Environment Transformer and Policy Optimization for Model-Based Offline Reinforcement Learning

Interacting with the actual environment to acquire data is often costly and time-consuming in robotic tasks. Model-based offline reinforcement learning (RL) provides a feasible solution. On the one hand, it eliminates the requirements of interaction with the actual environment. On the other hand, it learns the transition dynamics and reward function from the offline datasets and generates simulated rollouts to accelerate training. Previous model-based offline RL methods adopt probabilistic ensemble neural networks (NN) to model aleatoric uncertainty and epistemic uncertainty. However, this results in an exponential increase in training time and computing resource requirements. Furthermore, these methods are easily disturbed by the accumulative errors of the environment dynamics models when simulating long-term rollouts. To solve the above problems, we propose an uncertainty-aware sequence modeling architecture called Environment Transformer. It models the probability distribution of the environment dynamics and reward function to capture aleatoric uncertainty and treats epistemic uncertainty as a learnable noise parameter. Benefiting from the accurate modeling of the transition dynamics and reward function, Environment Transformer can be combined with arbitrary planning, dynamics programming, or policy optimization algorithms for offline RL. In this case, we perform Conservative Q-Learning (CQL) to learn a conservative Q-function. Through simulation experiments, we demonstrate that our method achieves or exceeds state-of-the-art performance in widely studied offline RL benchmarks. Moreover, we show that Environment Transformer's simulated rollout quality, sample efficiency, and long-term rollout simulation capability are superior to those of previous model-based offline RL methods.

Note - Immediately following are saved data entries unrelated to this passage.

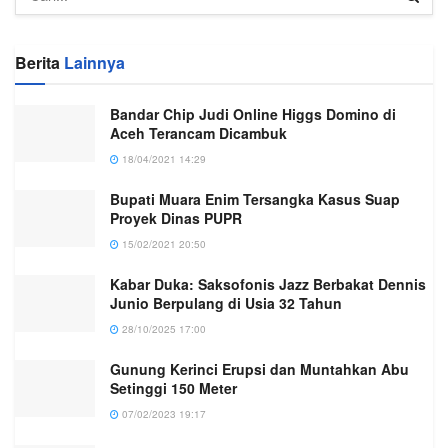
Berita
Lainnya
Bandar Chip Judi Online Higgs Domino di
Aceh Terancam Dicambuk
18/04/2021 14:29
Bupati Muara Enim Tersangka Kasus Suap
Proyek Dinas PUPR
15/02/2021 20:50
Kabar Duka: Saksofonis Jazz Berbakat Dennis
Junio Berpulang di Usia 32 Tahun
28/10/2025 17:00
Gunung Kerinci Erupsi dan Muntahkan Abu
Setinggi 150 Meter
07/02/2023 19:17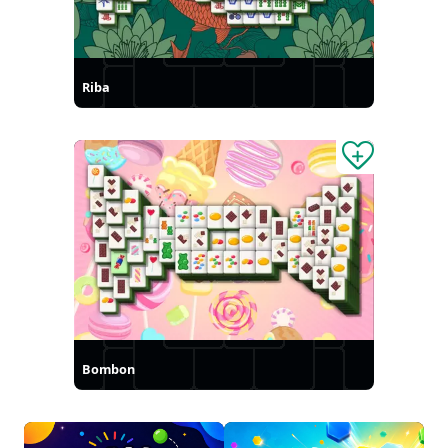
Riba
Bombon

翻译：在实际机器人任务中，与真实环境交互获取数据往往成本高昂且耗时。基于模型的离线强化学习提供了一种可行方案：一方面无需与真实环境交互，另一方面可从离线数据集中学习转移动力学与奖励函数，生成模拟轨迹以加速训练。现有基于模型的离线强化学习方法采用概率集成神经网络建模偶然不确定性与认知不确定性，但导致训练时间和计算资源需求呈指数级增长。此外，这些方法在模拟长程轨迹时易受环境动力学模型累积误差的干扰。为解决上述问题，我们提出一种名为环境变压器的不确定性感知序列建模架构。该架构对环境动力学与奖励函数的概率分布进行建模以捕获偶然不确定性，并将认知不确定性视为可学习噪声参数。凭借对转移动力学与奖励函数的精确建模，环境变压器可与任意规划算法、动态规划或策略优化算法结合应用于离线强化学习。在此框架下，我们采用保守Q学习学习保守Q函数。仿真实验表明，本方法在广泛研究的离线强化学习基准上达到或超越了现有最优性能。此外，环境变压器的模拟轨迹质量、样本效率及长程轨迹模拟能力均优于现有基于模型的离线强化学习方法。